_WHAT IS REQUIRED_
Could you repeat the data below with "common name" swapped for "vernacular name" wherever it occurs, changing nothing else and leaving out the pictures?

□ □ □ □ □

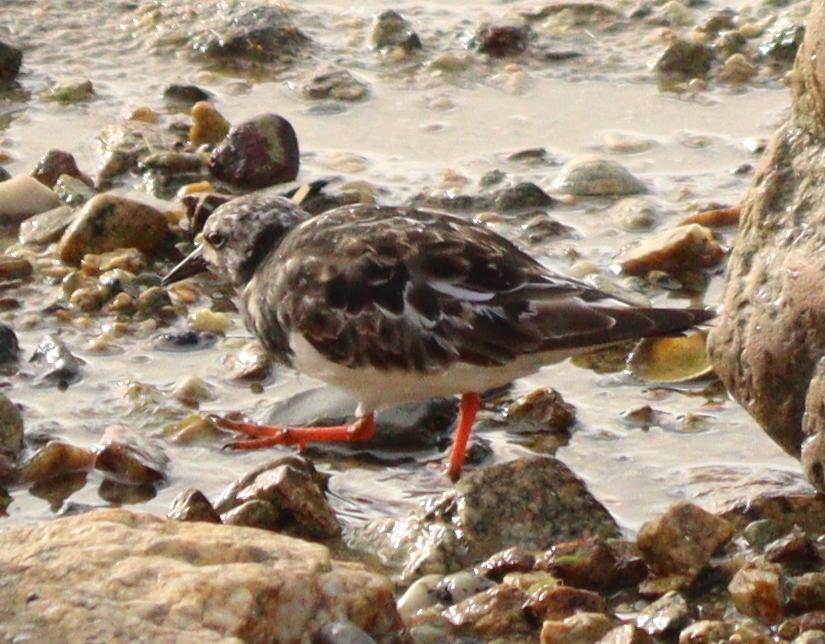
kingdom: Animalia
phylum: Chordata
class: Aves
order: Charadriiformes
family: Scolopacidae
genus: Arenaria
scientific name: Arenaria interpres
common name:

□ □ □ □ □

_TASK ANSWER_
kingdom: Animalia
phylum: Chordata
class: Aves
order: Charadriiformes
family: Scolopacidae
genus: Arenaria
scientific name: Arenaria interpres
vernacular name:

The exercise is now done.